Knowing that a loved one is to die soon is not easy. It may seem as though the forewarning might relieve some of your grief, yet it remains a distressing situation. Your emotions are going to struggle with coming to terms with your future grief in many different ways. And as soon as you figure out how you feel about one emotion, another one will appear.
Until the event itself, you’re just not going to have an accurate picture of how you will feel when faced with the loss.
While the loss of a loved one usually causes sadness because of the loss of both the person and that part of you that existed because of them, gradual momentum towards an expected death adds anticipatory grief and mourning.
The anticipation of grief will wear you down fast. The constant awareness and focus on your loved one mean your nervous system will be on high alert for a longer period of time than is healthy.
Turn the anticipation from an unhealthy activity into a healthy one by discussing what’s going to happen with the person you are about to lose. Don’t shy away from the topic. They are about to go away forever and may be keener than you’d expect, to talk about what’s about to happen, share stories they want to keep alive, pass on any wisdom or personal effects. They may just want to talk about it so that they can try to understand what’s about to happen for themselves and feel some comfort from talking it out with you.
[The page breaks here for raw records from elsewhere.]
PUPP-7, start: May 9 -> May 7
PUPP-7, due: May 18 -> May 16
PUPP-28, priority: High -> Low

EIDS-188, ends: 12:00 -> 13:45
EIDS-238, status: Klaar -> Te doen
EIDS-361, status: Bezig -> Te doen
Remember, that at this time, it’s all about them, not you. They are experiencing something unique and scary. You may never get to understand how scary.
Do your best to look out for ways you can take over your loved one’s responsibilities so that they can see how their absence is not going to negatively affect others when you step in for them.
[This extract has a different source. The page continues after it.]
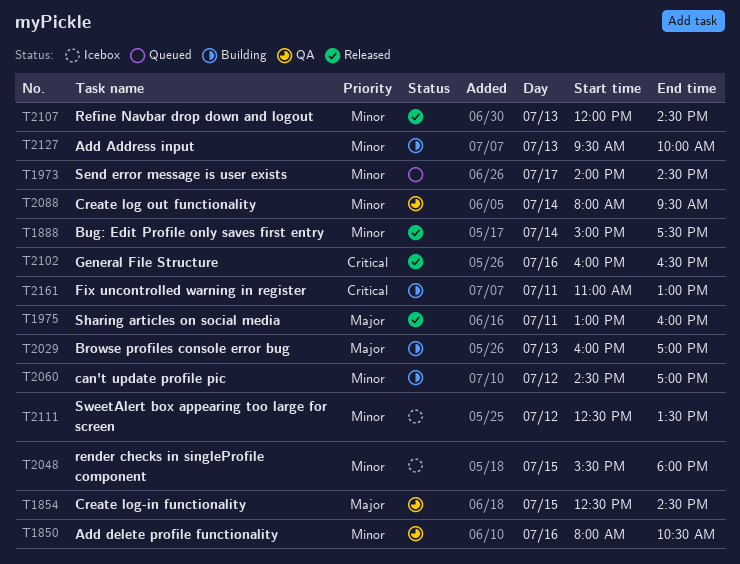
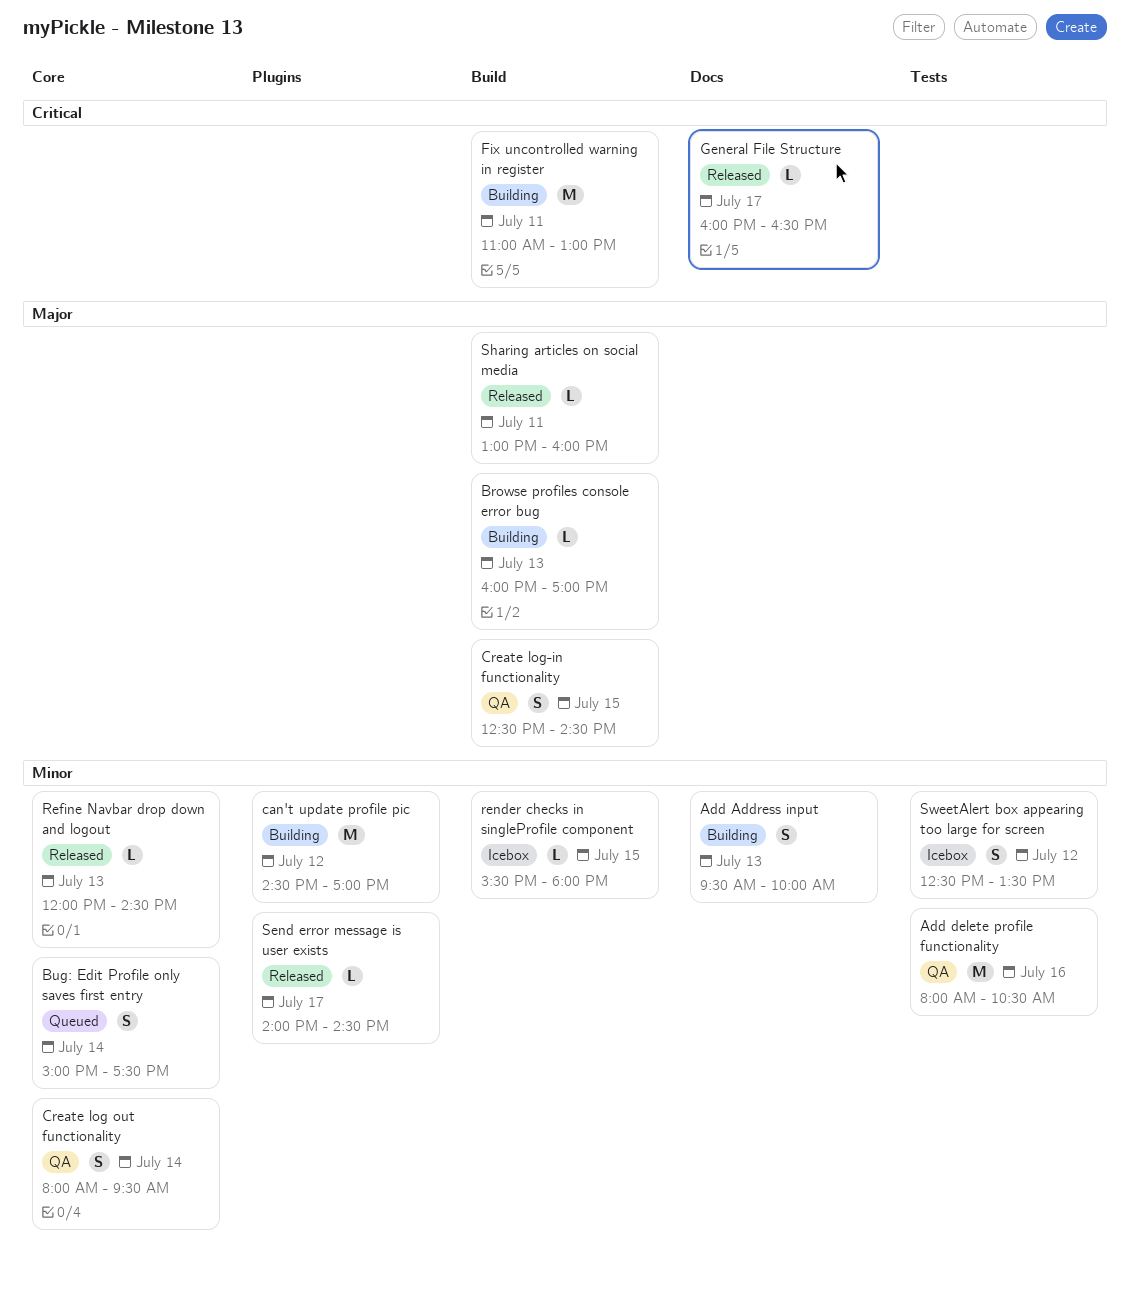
Bug: Edit Profile only saves first entry, status: Released -> Queued
General File Structure, day: Jul 16 -> Jul 17
Send error message is user exists, status: Queued -> Released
Understand that grief is not a linear process. You may feel as if having moved through some stages of grief during the anticipatory period, you should then quickly progress through the rest after the funeral ceremony. That will not be so. You will revisit this period of time and question what’s happening, and how you handled the situation.
You may feel you didn’t do enough because acceptance takes longer than when a person dies unexpectedly. After all, they’re there in front of you. Don’t accept self-imposed guilt in any form. Just accept that you were spared the self-doubt of things unsaid or arguments unresolved that might have otherwise been the legacy.